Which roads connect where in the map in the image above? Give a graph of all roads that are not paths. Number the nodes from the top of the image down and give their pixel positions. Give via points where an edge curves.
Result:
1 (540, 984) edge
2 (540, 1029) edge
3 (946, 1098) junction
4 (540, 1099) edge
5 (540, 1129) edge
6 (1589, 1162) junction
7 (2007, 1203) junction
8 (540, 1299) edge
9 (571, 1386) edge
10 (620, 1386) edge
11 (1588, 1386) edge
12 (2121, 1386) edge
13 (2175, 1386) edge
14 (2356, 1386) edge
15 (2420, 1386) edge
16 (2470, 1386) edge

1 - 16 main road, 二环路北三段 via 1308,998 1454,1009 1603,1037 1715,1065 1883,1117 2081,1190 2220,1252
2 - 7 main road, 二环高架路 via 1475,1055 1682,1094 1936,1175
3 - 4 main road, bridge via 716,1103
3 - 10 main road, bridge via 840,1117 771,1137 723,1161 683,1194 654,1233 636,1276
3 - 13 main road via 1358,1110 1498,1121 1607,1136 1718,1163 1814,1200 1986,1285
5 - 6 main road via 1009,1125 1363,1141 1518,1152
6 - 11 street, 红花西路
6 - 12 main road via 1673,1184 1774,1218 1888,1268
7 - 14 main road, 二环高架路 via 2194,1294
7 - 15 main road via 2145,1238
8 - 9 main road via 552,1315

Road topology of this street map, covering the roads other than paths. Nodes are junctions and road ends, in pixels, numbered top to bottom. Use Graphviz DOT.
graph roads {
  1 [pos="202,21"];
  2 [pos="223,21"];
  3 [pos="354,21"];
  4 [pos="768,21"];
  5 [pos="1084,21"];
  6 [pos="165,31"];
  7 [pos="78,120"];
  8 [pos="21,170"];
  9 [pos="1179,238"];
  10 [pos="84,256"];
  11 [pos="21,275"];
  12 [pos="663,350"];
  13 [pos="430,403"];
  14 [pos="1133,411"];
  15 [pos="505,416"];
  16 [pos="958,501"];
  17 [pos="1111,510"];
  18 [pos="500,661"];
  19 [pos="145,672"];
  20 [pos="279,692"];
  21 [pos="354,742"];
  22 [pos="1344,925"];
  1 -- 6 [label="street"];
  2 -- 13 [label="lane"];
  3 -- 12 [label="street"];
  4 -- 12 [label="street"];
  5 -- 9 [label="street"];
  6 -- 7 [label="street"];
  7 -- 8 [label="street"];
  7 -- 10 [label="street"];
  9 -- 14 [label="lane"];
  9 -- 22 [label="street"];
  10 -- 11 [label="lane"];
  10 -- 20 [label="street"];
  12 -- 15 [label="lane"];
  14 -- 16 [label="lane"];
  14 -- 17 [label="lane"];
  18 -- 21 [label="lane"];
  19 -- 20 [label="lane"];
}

....................

__Task directions__
Having read the entries, repeat them all exactly.

__Worked solution__
Which roads connect where in the map in the image above? Give a graph of all roads that are not paths. Number the nodes from the top of the image down and give their pixel positions. Give via points where an edge curves.
Result:
1 (540, 984) edge
2 (540, 1029) edge
3 (946, 1098) junction
4 (540, 1099) edge
5 (540, 1129) edge
6 (1589, 1162) junction
7 (2007, 1203) junction
8 (540, 1299) edge
9 (571, 1386) edge
10 (620, 1386) edge
11 (1588, 1386) edge
12 (2121, 1386) edge
13 (2175, 1386) edge
14 (2356, 1386) edge
15 (2420, 1386) edge
16 (2470, 1386) edge

1 - 16 main road, 二环路北三段 via 1308,998 1454,1009 1603,1037 1715,1065 1883,1117 2081,1190 2220,1252
2 - 7 main road, 二环高架路 via 1475,1055 1682,1094 1936,1175
3 - 4 main road, bridge via 716,1103
3 - 10 main road, bridge via 840,1117 771,1137 723,1161 683,1194 654,1233 636,1276
3 - 13 main road via 1358,1110 1498,1121 1607,1136 1718,1163 1814,1200 1986,1285
5 - 6 main road via 1009,1125 1363,1141 1518,1152
6 - 11 street, 红花西路
6 - 12 main road via 1673,1184 1774,1218 1888,1268
7 - 14 main road, 二环高架路 via 2194,1294
7 - 15 main road via 2145,1238
8 - 9 main road via 552,1315

Road topology of this street map, covering the roads other than paths. Nodes are junctions and road ends, in pixels, numbered top to bottom. Use Graphviz DOT.
graph roads {
  1 [pos="202,21"];
  2 [pos="223,21"];
  3 [pos="354,21"];
  4 [pos="768,21"];
  5 [pos="1084,21"];
  6 [pos="165,31"];
  7 [pos="78,120"];
  8 [pos="21,170"];
  9 [pos="1179,238"];
  10 [pos="84,256"];
  11 [pos="21,275"];
  12 [pos="663,350"];
  13 [pos="430,403"];
  14 [pos="1133,411"];
  15 [pos="505,416"];
  16 [pos="958,501"];
  17 [pos="1111,510"];
  18 [pos="500,661"];
  19 [pos="145,672"];
  20 [pos="279,692"];
  21 [pos="354,742"];
  22 [pos="1344,925"];
  1 -- 6 [label="street"];
  2 -- 13 [label="lane"];
  3 -- 12 [label="street"];
  4 -- 12 [label="street"];
  5 -- 9 [label="street"];
  6 -- 7 [label="street"];
  7 -- 8 [label="street"];
  7 -- 10 [label="street"];
  9 -- 14 [label="lane"];
  9 -- 22 [label="street"];
  10 -- 11 [label="lane"];
  10 -- 20 [label="street"];
  12 -- 15 [label="lane"];
  14 -- 16 [label="lane"];
  14 -- 17 [label="lane"];
  18 -- 21 [label="lane"];
  19 -- 20 [label="lane"];
}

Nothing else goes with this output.